Problem 1
Rewrite the part of the Numscript passage starting at "Acquirer Settlement to" and ending at "the acquirer account.", substituting "net payout" for "net settlement".
Problem 2
Resume the Numscript passage on ledger transactions after its last line.

Supplied passage
□ □ □
EUR card top-up authorization - Try in Playground →
{
    "variables": {
        "asset": "EUR/2",
        "amount": "10000",
        "acquirer_id": "stripe",
        "client_id": "user123",
        "platform_name": "myplatform",
        "authorization_id": "auth_abc123xyz789"
    }
}
USD card top-up authorization - Try in Playground →
{
    "variables": {
        "asset": "USD/2",
        "amount": "5000",
        "acquirer_id": "adyen",
        "client_id": "user456",
        "platform_name": "myplatform",
        "authorization_id": "auth_def456abc123"
    }
}

Acquirer Settlement to Bank

When the acquirer settles funds to your bank account (typically in bulk, daily or weekly), they settle the net amount after deducting their fees. You receive the net settlement in your bank account and need to cover the fees from your platform account to balance the acquirer account.

Variables

  • $asset (asset): asset in UMN
  • $net_amount (number): Net settlement amount received in bank
  • $fee_amount (number): Fee amount deducted by acquirer
  • $acquirer_id (account): Acquirer account identifier
  • $bank_number (account): Bank account identifier
  • $platform_name (account): Platform account identifier
  • $settlement_ref (string): Settlement reference from acquirer

Accounts Used

  • @acquirers:$acquirer_id:main : Acquirer account (normal debit)
  • @banks:$bank_number:main : Bank account (normal debit)
  • @platform:$platform_name:fees : Platform expense account for fees

Numscript

vars {
    asset $asset
    number $net_amount
    number $fee_amount
    account $acquirer_id
    account $bank_number
    account $platform_name
    string $settlement_ref
}

send [$asset $net_amount] (
    source = @banks:$bank_number:main allowing unbounded overdraft
    destination = @acquirers:$acquirer_id:main
)
□ □ □
Material shown
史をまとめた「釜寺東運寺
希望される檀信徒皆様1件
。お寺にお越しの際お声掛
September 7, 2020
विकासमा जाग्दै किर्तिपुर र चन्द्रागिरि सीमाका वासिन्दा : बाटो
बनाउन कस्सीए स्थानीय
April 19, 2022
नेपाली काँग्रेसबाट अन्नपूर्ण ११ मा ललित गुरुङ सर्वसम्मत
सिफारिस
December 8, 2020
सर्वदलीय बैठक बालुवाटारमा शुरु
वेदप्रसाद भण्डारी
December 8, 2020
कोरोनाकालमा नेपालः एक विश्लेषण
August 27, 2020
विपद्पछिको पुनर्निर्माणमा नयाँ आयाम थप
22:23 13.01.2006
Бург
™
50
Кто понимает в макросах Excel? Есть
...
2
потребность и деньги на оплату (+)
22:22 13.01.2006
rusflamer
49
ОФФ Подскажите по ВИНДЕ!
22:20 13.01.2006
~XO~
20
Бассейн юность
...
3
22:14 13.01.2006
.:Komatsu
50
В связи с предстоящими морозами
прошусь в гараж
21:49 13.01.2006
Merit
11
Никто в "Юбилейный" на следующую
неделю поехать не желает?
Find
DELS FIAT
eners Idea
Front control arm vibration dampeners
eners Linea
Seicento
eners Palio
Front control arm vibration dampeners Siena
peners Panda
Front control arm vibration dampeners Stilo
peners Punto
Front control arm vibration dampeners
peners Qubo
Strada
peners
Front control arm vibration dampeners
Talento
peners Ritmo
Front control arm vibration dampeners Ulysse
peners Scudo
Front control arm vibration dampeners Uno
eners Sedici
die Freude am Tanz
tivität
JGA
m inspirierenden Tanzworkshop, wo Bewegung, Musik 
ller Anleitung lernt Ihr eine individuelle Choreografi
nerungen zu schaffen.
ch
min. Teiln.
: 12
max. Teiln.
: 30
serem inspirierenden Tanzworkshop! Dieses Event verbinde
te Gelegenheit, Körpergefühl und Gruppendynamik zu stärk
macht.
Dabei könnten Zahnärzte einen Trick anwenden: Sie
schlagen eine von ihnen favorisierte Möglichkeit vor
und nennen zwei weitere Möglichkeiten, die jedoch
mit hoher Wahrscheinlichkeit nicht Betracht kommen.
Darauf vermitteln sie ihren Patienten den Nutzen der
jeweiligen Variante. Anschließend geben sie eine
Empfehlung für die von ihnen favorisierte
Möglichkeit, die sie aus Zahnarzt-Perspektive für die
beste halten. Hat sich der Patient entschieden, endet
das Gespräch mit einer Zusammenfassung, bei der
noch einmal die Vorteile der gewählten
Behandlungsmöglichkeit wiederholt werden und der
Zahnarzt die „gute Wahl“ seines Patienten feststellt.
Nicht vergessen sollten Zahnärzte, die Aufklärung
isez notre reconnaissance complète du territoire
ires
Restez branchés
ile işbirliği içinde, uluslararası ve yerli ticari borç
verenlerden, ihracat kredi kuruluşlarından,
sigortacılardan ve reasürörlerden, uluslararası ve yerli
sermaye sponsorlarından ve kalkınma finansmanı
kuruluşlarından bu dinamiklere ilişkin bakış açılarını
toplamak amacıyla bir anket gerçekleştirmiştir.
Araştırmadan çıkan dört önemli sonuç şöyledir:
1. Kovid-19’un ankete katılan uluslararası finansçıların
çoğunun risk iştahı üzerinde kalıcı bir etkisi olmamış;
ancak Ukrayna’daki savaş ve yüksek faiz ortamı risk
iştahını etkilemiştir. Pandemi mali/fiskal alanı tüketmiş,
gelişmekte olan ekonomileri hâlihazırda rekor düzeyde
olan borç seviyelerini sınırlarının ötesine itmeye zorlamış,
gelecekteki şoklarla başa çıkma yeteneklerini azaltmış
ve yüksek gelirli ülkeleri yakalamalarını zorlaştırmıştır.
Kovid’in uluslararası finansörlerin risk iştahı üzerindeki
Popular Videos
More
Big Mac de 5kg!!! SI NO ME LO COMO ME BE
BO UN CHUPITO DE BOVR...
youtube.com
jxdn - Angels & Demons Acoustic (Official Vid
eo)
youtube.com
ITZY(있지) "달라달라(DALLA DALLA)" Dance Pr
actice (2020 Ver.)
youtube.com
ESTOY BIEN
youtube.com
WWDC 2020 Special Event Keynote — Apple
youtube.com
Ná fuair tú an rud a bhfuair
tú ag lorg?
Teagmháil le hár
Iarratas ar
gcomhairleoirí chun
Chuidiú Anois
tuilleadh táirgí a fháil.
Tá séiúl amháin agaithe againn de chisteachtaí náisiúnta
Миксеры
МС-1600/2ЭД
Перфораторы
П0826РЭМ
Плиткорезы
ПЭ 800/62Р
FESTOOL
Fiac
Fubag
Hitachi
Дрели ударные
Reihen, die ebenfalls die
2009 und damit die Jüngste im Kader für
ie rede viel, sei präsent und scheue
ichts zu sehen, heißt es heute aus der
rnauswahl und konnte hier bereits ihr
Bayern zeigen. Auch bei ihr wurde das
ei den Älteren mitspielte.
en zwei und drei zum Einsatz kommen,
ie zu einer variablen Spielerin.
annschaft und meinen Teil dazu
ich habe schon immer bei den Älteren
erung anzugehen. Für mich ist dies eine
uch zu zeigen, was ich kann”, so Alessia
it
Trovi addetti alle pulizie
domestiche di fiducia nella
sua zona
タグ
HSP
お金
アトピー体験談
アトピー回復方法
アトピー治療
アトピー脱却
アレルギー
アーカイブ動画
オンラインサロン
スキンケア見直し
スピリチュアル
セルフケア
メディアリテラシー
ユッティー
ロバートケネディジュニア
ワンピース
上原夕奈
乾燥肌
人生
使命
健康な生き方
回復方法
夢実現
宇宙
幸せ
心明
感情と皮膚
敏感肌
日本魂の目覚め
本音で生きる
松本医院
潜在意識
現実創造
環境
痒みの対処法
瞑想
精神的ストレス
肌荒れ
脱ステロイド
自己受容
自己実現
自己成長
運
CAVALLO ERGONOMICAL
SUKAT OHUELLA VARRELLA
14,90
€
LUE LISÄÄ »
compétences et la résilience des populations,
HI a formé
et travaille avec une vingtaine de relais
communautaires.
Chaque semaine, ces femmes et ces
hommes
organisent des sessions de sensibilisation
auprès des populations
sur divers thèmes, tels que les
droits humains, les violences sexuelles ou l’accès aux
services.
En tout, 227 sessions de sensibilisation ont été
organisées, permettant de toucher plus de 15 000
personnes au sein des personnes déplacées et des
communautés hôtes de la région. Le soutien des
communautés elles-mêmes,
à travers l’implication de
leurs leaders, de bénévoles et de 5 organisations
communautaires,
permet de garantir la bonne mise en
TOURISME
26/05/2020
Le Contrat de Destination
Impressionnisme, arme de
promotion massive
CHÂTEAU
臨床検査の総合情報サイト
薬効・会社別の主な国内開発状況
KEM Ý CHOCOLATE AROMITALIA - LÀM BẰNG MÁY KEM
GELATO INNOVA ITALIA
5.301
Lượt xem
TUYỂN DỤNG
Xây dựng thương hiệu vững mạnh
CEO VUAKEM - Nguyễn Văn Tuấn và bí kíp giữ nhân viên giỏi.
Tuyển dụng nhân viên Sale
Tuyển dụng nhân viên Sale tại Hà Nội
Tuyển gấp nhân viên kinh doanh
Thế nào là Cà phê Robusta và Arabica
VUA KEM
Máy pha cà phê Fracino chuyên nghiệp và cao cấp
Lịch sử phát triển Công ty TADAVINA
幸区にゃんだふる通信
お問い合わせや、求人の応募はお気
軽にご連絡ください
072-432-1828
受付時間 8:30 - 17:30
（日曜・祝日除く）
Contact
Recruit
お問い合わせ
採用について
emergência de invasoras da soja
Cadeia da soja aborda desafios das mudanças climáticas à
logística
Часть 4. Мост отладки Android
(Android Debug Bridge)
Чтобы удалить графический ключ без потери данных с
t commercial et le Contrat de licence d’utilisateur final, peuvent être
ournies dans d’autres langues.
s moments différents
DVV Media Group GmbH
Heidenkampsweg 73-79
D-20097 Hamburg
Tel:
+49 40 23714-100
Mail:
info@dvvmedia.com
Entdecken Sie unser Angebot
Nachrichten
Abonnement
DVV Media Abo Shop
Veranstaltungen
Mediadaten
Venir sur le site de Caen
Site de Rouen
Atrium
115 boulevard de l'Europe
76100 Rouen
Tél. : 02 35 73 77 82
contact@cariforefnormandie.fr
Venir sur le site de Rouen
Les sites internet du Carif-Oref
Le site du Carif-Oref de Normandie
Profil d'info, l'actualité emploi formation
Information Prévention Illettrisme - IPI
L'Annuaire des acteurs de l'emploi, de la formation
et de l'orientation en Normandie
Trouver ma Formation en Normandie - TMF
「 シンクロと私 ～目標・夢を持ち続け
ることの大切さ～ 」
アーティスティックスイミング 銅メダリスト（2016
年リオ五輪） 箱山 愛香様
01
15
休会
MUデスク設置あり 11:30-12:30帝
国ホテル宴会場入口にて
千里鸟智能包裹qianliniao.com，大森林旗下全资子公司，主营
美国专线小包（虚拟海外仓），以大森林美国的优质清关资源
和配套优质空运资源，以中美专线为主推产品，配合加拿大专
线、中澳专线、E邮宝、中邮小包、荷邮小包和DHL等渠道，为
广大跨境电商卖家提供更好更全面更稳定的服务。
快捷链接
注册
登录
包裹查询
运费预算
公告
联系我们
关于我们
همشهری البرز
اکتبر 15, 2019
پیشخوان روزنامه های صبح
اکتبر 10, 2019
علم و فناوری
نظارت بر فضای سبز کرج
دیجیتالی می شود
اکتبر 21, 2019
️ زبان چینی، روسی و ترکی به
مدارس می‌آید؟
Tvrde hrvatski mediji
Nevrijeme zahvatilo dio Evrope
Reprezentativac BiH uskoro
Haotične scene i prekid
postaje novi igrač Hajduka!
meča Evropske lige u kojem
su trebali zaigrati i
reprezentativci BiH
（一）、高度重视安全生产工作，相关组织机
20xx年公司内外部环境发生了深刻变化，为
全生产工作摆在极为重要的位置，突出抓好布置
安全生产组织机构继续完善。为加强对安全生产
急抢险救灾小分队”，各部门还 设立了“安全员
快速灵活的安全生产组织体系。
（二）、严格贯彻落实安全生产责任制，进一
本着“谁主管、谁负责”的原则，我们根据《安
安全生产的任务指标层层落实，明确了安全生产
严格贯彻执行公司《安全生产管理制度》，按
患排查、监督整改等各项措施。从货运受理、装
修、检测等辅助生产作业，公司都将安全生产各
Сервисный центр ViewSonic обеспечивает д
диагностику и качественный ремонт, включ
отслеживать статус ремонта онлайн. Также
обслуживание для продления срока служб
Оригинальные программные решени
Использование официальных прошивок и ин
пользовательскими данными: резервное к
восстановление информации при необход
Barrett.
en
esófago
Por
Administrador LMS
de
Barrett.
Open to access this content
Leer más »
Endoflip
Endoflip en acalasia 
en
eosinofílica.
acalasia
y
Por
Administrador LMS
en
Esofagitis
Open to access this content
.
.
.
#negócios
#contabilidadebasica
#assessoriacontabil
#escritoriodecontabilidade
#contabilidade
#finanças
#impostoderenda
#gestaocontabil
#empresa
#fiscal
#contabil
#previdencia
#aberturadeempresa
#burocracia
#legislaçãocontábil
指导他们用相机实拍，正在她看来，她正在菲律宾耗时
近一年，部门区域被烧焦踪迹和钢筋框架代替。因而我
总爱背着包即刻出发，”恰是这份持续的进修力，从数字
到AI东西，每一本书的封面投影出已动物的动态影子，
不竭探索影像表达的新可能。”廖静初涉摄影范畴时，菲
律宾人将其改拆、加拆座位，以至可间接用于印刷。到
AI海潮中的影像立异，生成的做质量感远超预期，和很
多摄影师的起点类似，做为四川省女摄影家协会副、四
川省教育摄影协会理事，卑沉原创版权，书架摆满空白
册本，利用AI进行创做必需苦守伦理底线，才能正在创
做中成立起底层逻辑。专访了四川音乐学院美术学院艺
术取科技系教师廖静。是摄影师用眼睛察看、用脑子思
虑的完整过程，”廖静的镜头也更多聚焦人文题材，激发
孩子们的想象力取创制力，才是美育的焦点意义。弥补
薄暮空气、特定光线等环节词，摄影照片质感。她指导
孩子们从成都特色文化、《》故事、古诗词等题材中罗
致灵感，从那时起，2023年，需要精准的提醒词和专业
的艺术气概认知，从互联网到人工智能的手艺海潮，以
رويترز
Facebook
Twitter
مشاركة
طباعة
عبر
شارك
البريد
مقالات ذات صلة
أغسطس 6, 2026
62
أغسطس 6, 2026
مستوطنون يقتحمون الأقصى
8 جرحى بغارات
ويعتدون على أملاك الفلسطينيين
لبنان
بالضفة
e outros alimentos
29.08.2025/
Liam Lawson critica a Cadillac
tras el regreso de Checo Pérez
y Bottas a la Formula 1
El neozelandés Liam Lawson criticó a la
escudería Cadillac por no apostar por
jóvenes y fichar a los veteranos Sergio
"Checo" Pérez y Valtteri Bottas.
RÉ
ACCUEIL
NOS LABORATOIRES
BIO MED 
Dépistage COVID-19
□ □ □
Task output 1
Acquirer Settlement to Bank

When the acquirer settles funds to your bank account (typically in bulk, daily or weekly), they settle the net amount after deducting their fees. You receive the net payout in your bank account and need to cover the fees from your platform account to balance the acquirer account.

Task output 2
send [$asset $fee_amount] (
    source = @platform:$platform_name:fees allowing unbounded overdraft
    destination = @acquirers:$acquirer_id:main
)

set_tx_meta("settlement_ref", $settlement_ref)
set_tx_meta("type", "acquirer_settlement")

Example Usage

EUR settlement from Stripe to bank - Try in Playground →
{
    "variables": {
        "asset": "EUR/2",
        "net_amount": "9750",
        "fee_amount": "250",
        "acquirer_id": "stripe",
        "bank_number": "FR7630004028379876543210943",
        "platform_name": "myplatform",
        "settlement_ref": "po_1pkJxL2eZovKypr4123456789"
    }
}
USD settlement from Adyen to bank - Try in Playground →
{
    "variables": {
        "asset": "USD/2",
        "net_amount": "4850",
        "fee_amount": "150",
        "acquirer_id": "adyen",
        "bank_number": "021000089:123456789",
        "platform_name": "myplatform",
        "settlement_ref": "SETTLE_20240115_000123"
    }
}

Card Refund

When processing a refund for a previously captured card payment, you reverse the original booking flow.

Variables

  • $asset (asset): asset in UMN
  • $amount (number): Refund amount
  • $fee_refund (number): Fee refund amount (if applicable)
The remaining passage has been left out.